[Code of Federal Regulations]
[Title 26, Volume 4]
[Revised as of April 1, 2004]
From the U.S. Government Printing Office via GPO Access
[CITE: 26CFR1.381(b)-1]

[Page 361-362]
 
                       TITLE 26--INTERNAL REVENUE
 
    CHAPTER I--INTERNAL REVENUE SERVICE, DEPARTMENT OF THE TREASURY 
                               (CONTINUED)
 
PART 1_INCOME TAXES--Table of Contents
 
Sec. 1.381(b)-1  Operating rules applicable to carryovers in certain 
corporate acquisitions.

    (a) Closing of taxable year--(1) In general. Except in the case of 
certain reorganizations qualifying under section 368(a)(1)(F), the 
taxable year of the distributor or transferor corporation shall end with 
the close of the date of distribution or transfer. With regard to the 
closing of the taxable year of the transferor corporation in certain 
reorganizations under section 368(a)(1)(F) involving a foreign 
corporation after December 31, 1986, see Sec. Sec. 1.367(a)-1T(e) and 
1.367(b)-2(f).
    (2) Reorganizations under section 368(a)(1)(F). In the case of a 
reorganization qualifying under section 368(a)(1)(F) (whether or not 
such reorganization also qualifies under any other provision of section 
368(a)(1)), the acquiring corporation shall be treated (for purposes of 
section 381) just as the transferor corporation would have been treated 
if there had been no reorganization. Thus, the taxable year of the 
transferor corporation shall not end on the date of transfer merely 
because of the transfer; a net operating loss of the acquiring 
corporation for any taxable year ending after the date of transfer shall 
be carried back in accordance with section 172(b) in computing the 
taxable income of the transferor corporation for a taxable year ending 
before the date of transfer; and the tax attributes of the transferor 
corporation enumerated in section 381(c) shall be taken into account by 
the acquiring corporation as if there had been no reorganization.
    (b) Date of distribution or transfer. (1) The date of distribution 
or transfer shall be that day on which are distributed or transferred 
all those properties of the distributor or transferor corporation which 
are to be distributed or transferred pursuant to a liquidation or 
reorganization described in paragraph (b)(1) of Sec. 1.381(a)-1. If the 
distribution or transfer of all such properties is not made on one day, 
then, except as provided in subparagraph (2) of this paragraph, the date 
of distribution or transfer shall be that day on which the distribution 
or transfer of all such properties is completed.

• _ABOUT THIS EXERCISE_: Write a continuation of the federal tax regulation on carryovers in corporate acquisitions, picking up after its final sentence. The lines after this passage have no connection to the regulation quoted here.

• _GIVEN MATERIAL_:
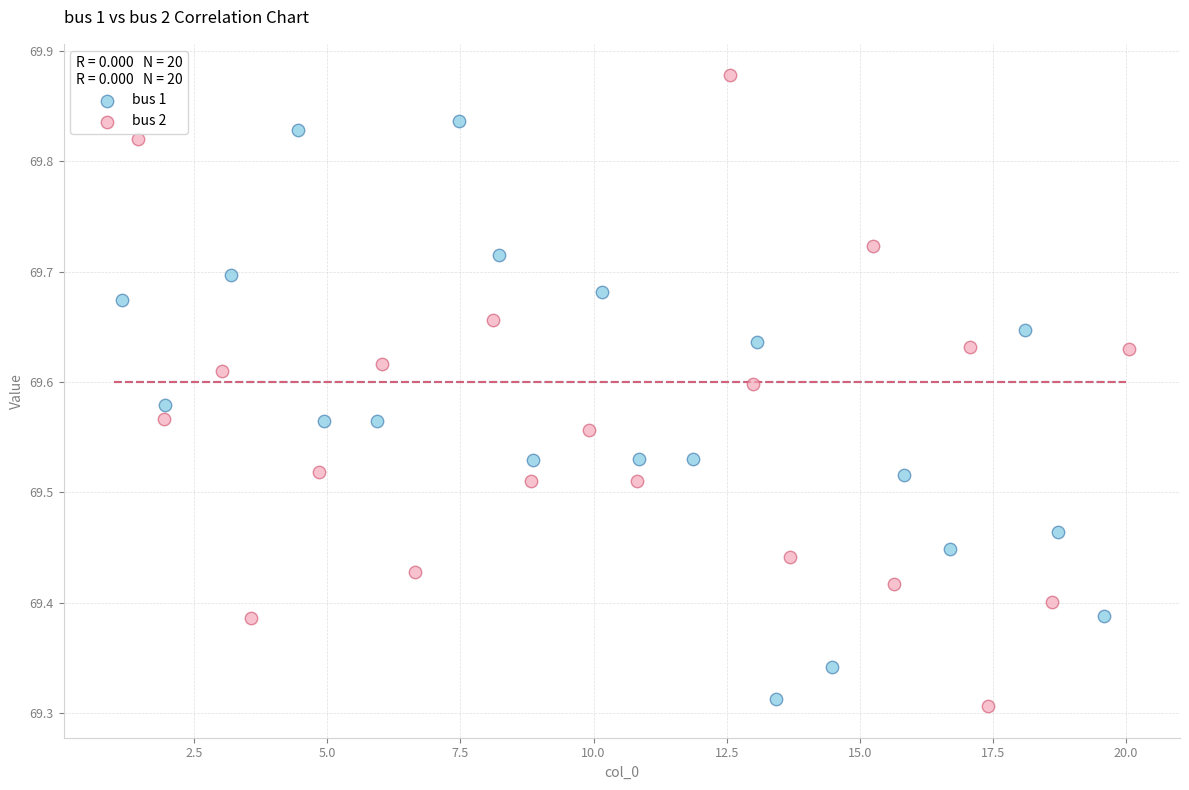

What are all the series names shown in the legend?

bus 1, bus 2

• _REPLY_:
    (2) If the distributor or transferor and acquiring corporations file 
the statements described in subparagraph (3) of this paragraph, the date 
of distribution or transfer shall be that day as of which (i) 
substantially all of the properties to be distributed or transferred 
have been distributed or transferred, and (ii) the distributor or 
transferor corporation has ceased all operations (other than liquidating 
activities). Such day also shall be the date of distribution or transfer 
if the completion of the distribution or transfer is unreasonably 
postponed beyond the date as of which substantially all the properties 
to be distributed or transferred have been distributed or transferred 
and the distributor or transferor corporation has ceased all operations 
other than liquidating activities. A corporation shall be considered to 
have distributed or transferred substantially all of its properties to 
be distributed or transferred even though it retains money or other 
property in a reasonable amount to pay outstanding debts or preserve the 
corporation's legal existence. A corporation shall be considered to have 
ceased all operations, other than liquidating activities, when it ceases 
to be a going concern and its activities are merely for the purpose of 
winding up its affairs, paying its debts, and distributing any remaining 
balance of its money or other properties to its shareholders.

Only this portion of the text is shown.